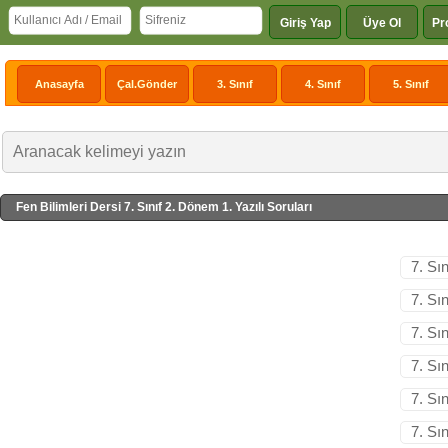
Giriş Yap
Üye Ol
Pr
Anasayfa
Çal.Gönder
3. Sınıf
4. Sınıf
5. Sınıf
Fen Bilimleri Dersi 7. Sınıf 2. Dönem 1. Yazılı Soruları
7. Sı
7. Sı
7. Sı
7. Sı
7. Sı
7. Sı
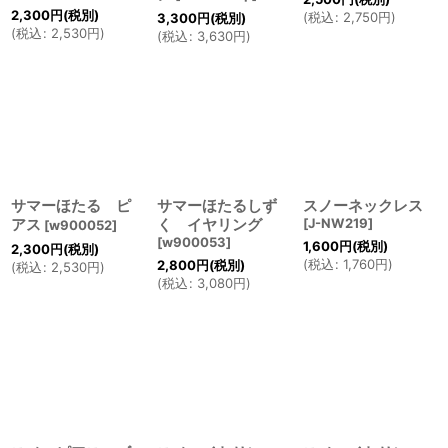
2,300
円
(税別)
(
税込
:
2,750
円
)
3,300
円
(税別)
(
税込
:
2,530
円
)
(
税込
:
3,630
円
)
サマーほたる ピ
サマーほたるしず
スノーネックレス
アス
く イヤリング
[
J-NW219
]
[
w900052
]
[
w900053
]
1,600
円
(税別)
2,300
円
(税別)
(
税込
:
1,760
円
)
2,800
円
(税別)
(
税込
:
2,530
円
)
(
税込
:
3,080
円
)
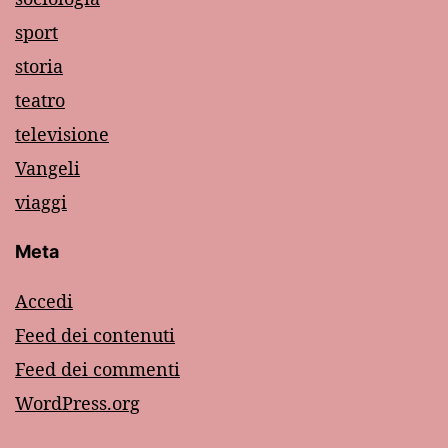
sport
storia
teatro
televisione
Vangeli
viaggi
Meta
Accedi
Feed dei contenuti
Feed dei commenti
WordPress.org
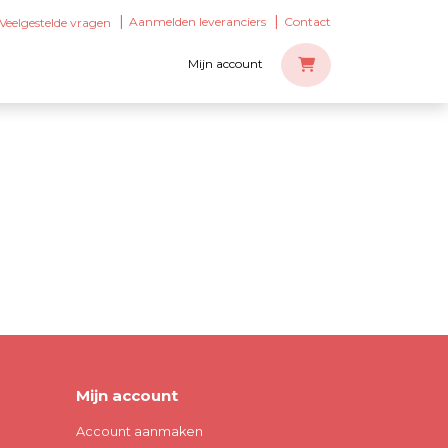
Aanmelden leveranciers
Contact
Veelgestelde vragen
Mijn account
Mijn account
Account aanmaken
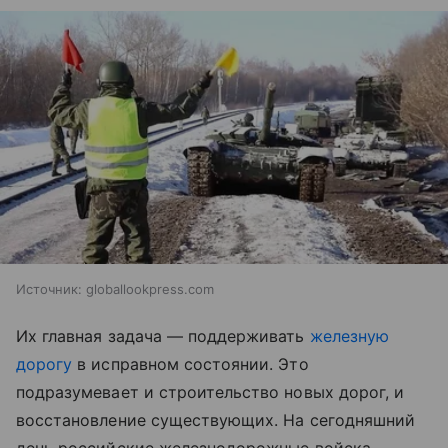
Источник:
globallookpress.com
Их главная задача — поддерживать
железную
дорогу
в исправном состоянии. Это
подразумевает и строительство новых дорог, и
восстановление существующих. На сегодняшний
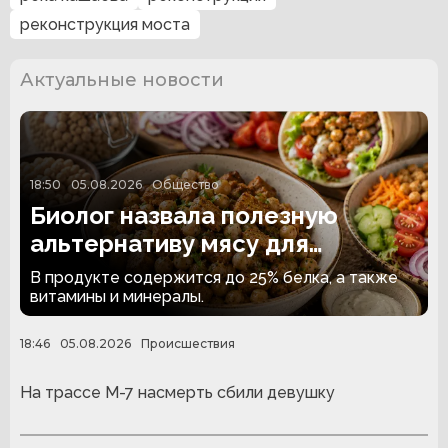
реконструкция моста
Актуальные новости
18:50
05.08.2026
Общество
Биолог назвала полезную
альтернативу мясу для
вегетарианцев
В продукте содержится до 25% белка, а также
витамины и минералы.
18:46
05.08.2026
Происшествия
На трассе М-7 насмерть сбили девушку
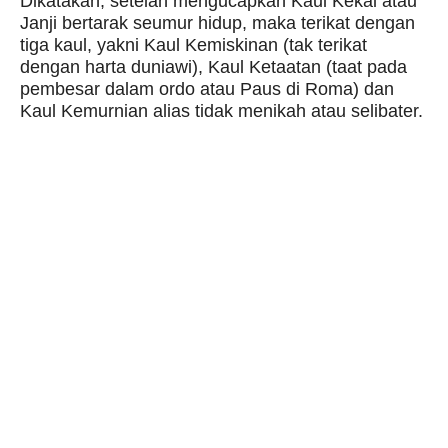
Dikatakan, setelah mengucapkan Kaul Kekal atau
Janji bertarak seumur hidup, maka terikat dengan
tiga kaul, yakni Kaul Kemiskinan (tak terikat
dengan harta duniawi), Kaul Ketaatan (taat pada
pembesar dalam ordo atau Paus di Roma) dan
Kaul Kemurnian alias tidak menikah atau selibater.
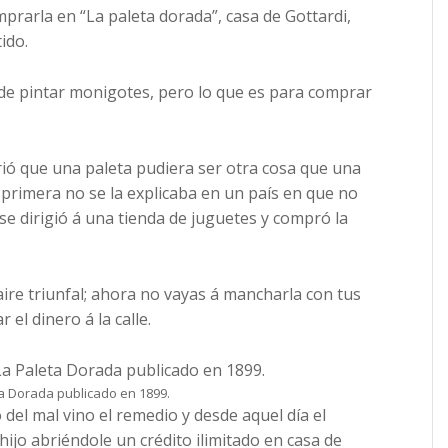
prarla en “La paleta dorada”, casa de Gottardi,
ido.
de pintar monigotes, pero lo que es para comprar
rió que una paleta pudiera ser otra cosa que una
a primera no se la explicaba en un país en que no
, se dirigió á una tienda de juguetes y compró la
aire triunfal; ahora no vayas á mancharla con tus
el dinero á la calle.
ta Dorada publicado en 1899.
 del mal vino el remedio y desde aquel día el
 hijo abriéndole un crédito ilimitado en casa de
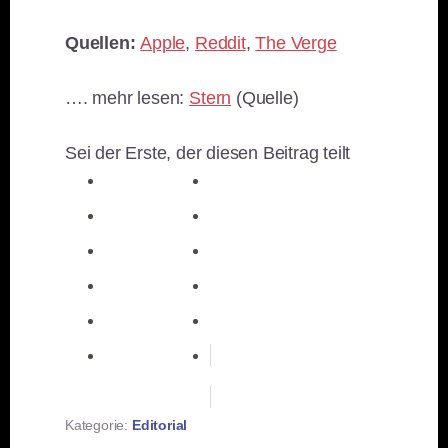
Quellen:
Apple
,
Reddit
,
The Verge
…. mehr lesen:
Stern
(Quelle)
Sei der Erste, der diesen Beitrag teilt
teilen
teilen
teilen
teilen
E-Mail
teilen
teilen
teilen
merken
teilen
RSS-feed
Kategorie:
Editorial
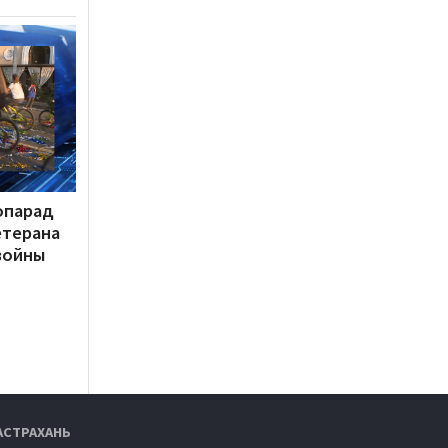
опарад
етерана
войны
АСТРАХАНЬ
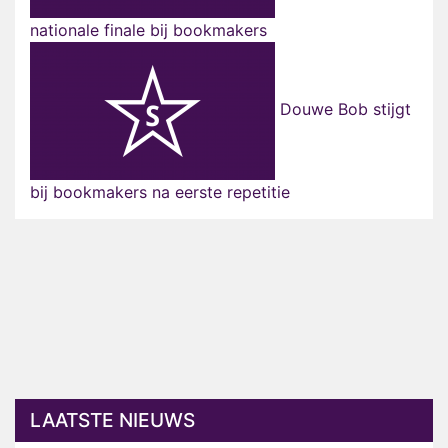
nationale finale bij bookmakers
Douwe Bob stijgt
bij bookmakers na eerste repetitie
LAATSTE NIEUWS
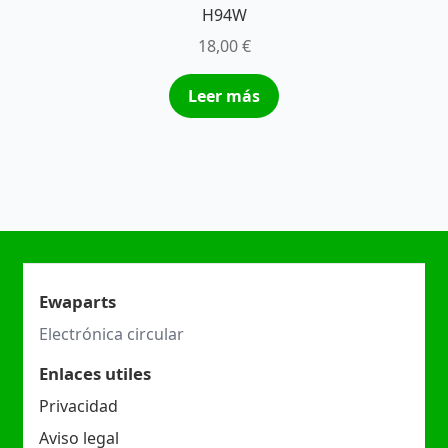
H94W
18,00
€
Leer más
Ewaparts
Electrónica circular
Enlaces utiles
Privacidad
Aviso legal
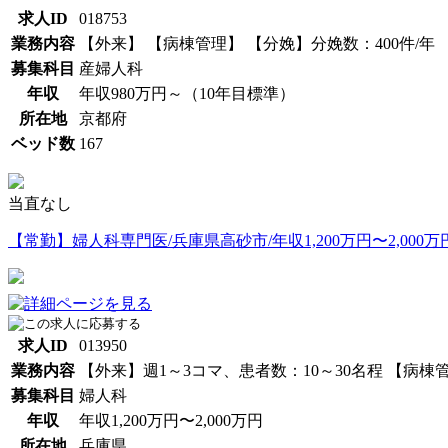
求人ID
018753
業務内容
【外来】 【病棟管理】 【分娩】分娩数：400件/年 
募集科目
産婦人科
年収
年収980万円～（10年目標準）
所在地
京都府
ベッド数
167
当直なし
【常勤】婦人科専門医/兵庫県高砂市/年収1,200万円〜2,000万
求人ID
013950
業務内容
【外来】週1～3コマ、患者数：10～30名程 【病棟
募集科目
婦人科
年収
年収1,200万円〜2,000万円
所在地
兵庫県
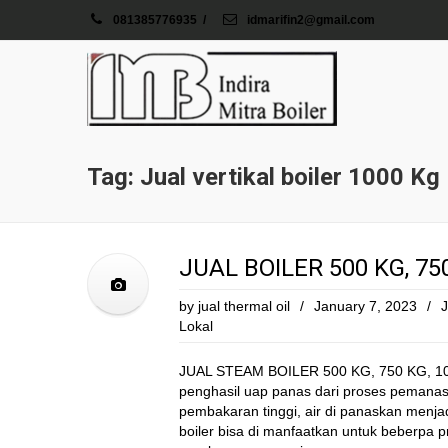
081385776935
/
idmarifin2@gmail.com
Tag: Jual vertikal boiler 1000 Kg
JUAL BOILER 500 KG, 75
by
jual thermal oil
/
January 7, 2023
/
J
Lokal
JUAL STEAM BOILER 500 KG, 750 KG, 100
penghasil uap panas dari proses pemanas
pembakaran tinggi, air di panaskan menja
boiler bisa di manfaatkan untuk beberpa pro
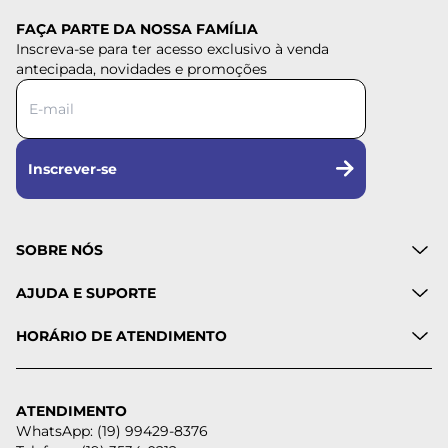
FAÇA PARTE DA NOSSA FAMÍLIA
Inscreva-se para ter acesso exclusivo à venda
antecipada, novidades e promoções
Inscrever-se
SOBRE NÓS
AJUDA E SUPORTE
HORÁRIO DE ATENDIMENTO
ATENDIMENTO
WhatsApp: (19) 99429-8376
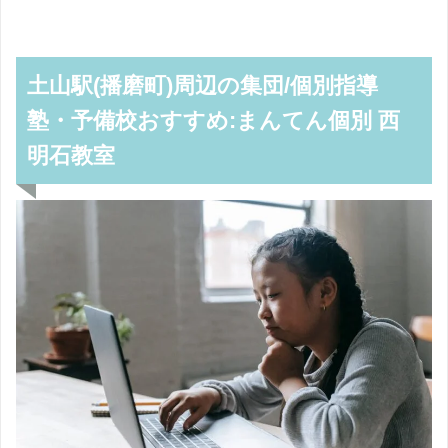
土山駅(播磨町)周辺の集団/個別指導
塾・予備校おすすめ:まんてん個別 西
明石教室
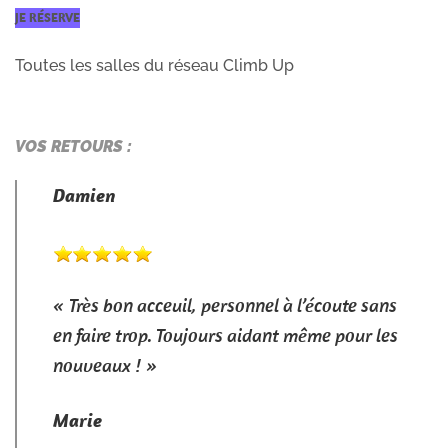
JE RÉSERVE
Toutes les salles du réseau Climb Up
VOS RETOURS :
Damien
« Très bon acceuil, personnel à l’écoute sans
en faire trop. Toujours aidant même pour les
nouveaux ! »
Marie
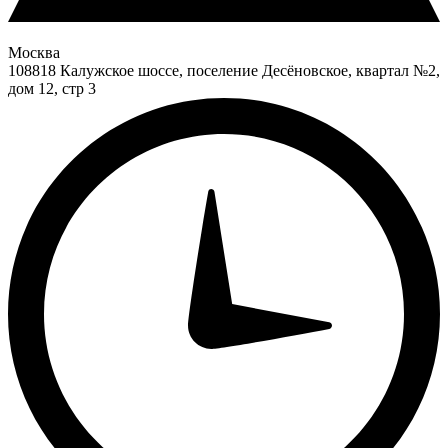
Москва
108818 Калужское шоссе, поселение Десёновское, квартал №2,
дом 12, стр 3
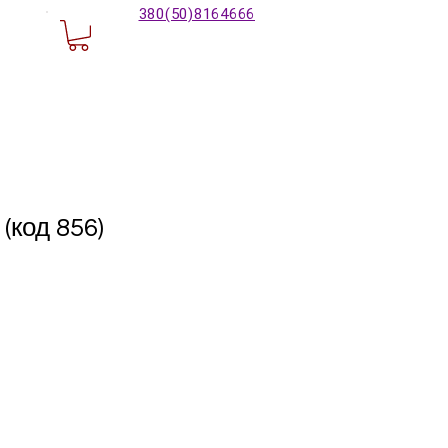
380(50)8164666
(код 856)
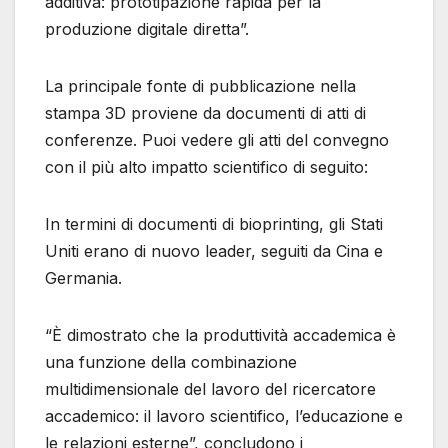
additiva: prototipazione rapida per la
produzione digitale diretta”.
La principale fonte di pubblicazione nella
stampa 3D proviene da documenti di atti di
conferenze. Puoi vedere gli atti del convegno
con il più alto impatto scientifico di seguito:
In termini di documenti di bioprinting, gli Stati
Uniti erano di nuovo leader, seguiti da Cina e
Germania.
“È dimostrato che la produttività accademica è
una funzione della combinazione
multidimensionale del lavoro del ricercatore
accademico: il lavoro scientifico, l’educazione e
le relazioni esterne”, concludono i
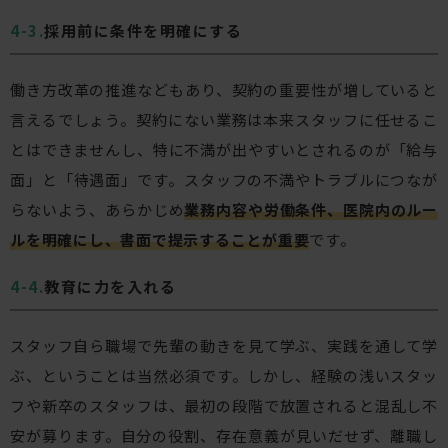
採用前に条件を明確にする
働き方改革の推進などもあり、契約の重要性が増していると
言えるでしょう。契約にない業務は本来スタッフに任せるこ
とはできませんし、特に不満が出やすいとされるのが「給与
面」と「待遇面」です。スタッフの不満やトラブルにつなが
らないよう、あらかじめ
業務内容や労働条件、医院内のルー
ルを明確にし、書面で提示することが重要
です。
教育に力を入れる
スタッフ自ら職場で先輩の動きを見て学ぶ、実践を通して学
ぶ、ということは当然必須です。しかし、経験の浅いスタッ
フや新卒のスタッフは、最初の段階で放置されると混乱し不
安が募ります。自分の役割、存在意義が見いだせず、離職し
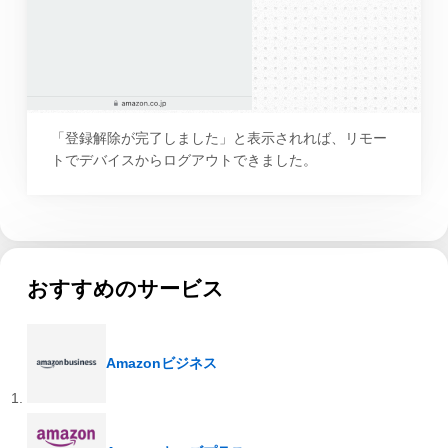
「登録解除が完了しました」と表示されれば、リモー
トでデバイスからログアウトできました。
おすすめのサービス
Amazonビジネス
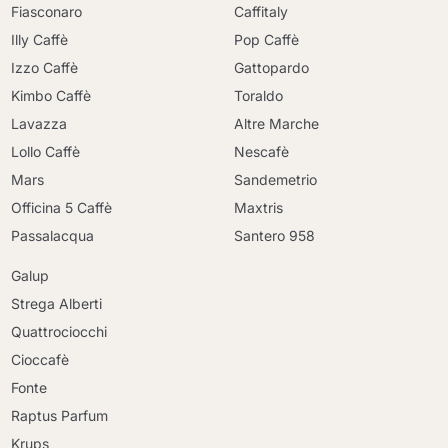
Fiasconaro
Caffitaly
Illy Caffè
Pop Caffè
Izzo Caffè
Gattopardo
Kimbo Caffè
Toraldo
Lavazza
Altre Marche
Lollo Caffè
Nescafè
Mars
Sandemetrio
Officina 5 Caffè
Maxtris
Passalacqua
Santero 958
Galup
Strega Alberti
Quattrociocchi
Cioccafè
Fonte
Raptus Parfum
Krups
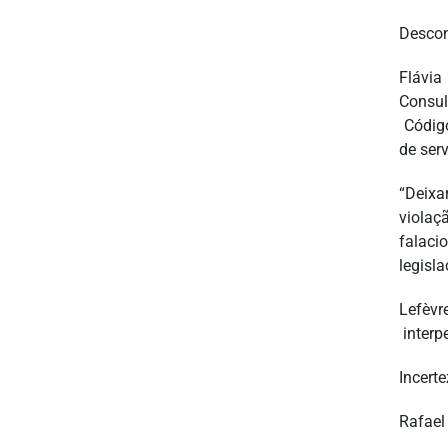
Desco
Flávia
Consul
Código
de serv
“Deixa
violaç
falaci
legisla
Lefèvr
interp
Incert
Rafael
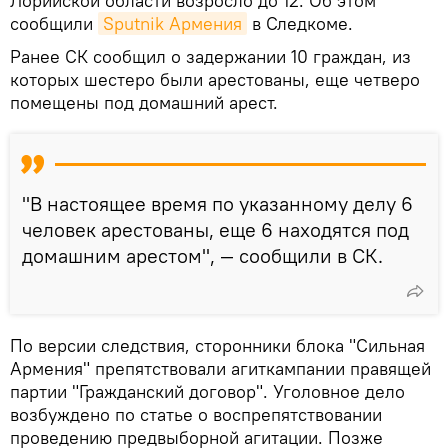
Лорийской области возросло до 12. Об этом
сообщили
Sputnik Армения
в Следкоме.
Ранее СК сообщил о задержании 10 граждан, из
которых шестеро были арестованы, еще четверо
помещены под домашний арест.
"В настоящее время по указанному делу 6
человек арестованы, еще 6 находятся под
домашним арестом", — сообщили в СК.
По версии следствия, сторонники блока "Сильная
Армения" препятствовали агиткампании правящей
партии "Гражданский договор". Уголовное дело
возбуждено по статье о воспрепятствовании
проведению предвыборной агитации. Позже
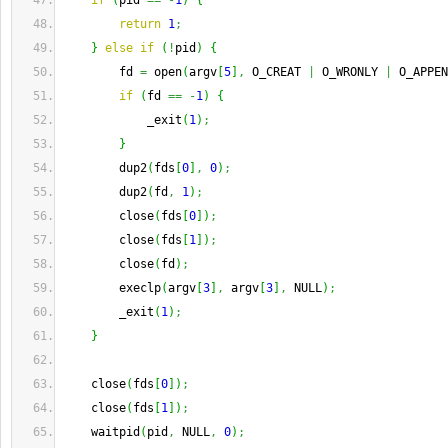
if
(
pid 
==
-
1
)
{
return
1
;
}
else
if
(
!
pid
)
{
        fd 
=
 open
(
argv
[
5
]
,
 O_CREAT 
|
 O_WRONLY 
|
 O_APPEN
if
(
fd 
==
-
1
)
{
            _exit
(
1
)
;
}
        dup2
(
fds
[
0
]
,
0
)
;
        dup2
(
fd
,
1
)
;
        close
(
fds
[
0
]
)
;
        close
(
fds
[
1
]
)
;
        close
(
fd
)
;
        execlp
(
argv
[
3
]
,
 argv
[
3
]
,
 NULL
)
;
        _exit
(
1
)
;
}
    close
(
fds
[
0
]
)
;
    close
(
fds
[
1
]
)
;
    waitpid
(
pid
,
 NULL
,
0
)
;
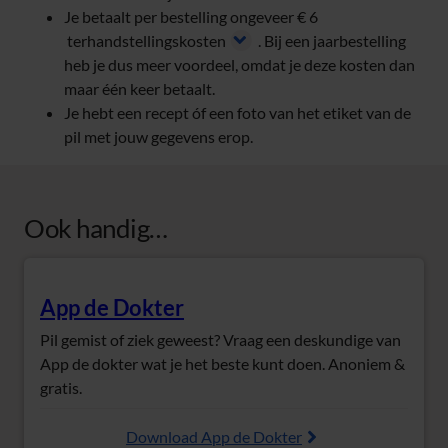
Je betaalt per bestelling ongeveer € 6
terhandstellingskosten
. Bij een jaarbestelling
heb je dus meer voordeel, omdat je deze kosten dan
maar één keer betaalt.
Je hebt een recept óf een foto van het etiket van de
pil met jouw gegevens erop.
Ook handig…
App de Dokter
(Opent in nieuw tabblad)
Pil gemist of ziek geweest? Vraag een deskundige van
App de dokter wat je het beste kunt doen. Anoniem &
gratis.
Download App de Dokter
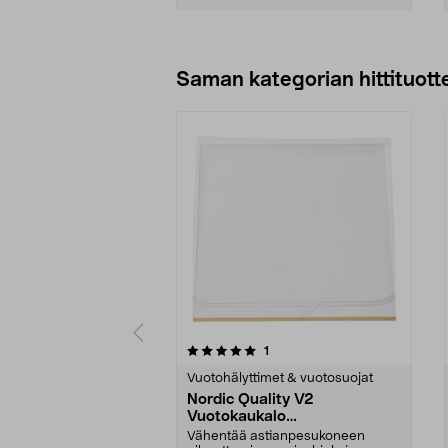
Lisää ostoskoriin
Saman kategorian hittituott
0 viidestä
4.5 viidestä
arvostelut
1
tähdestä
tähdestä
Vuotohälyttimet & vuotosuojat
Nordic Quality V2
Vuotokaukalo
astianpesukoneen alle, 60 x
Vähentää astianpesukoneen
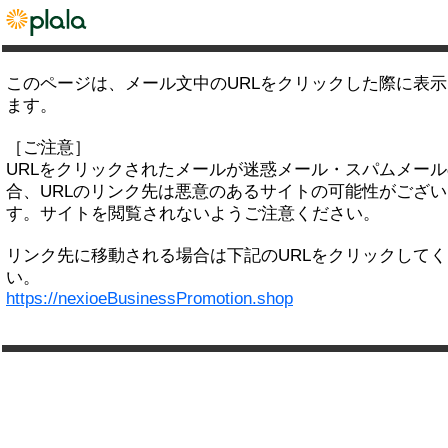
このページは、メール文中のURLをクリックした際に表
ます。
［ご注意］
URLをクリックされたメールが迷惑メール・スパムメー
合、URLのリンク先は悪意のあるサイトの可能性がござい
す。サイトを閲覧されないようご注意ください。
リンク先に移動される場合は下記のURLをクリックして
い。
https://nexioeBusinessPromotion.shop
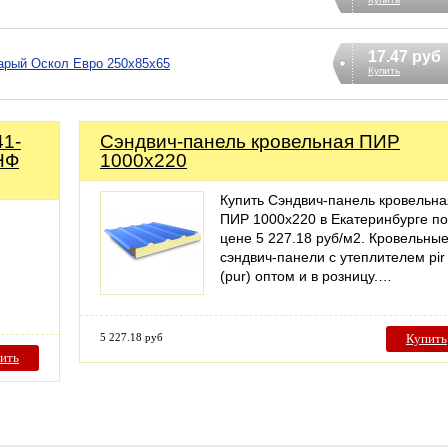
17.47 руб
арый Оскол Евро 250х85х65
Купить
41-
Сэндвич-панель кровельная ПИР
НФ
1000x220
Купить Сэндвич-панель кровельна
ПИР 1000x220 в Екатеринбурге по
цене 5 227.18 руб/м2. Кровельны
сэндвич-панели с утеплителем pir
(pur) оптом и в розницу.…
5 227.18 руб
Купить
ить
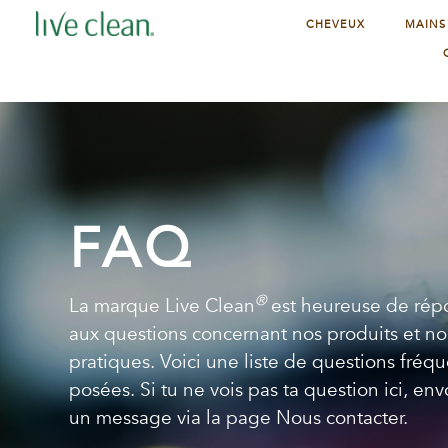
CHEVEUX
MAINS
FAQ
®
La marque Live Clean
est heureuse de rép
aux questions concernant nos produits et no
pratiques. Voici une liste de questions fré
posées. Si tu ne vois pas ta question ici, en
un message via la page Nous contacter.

* **WHAT YOU ARE ASKED TO DO**:
Find every line in the records that contains the string "панель", and copy each of those lines in full.

* **EXPECTED ANSWER**:
Сэндвич-панель кровельная ПИР
Купить Сэндвич-панель кровельна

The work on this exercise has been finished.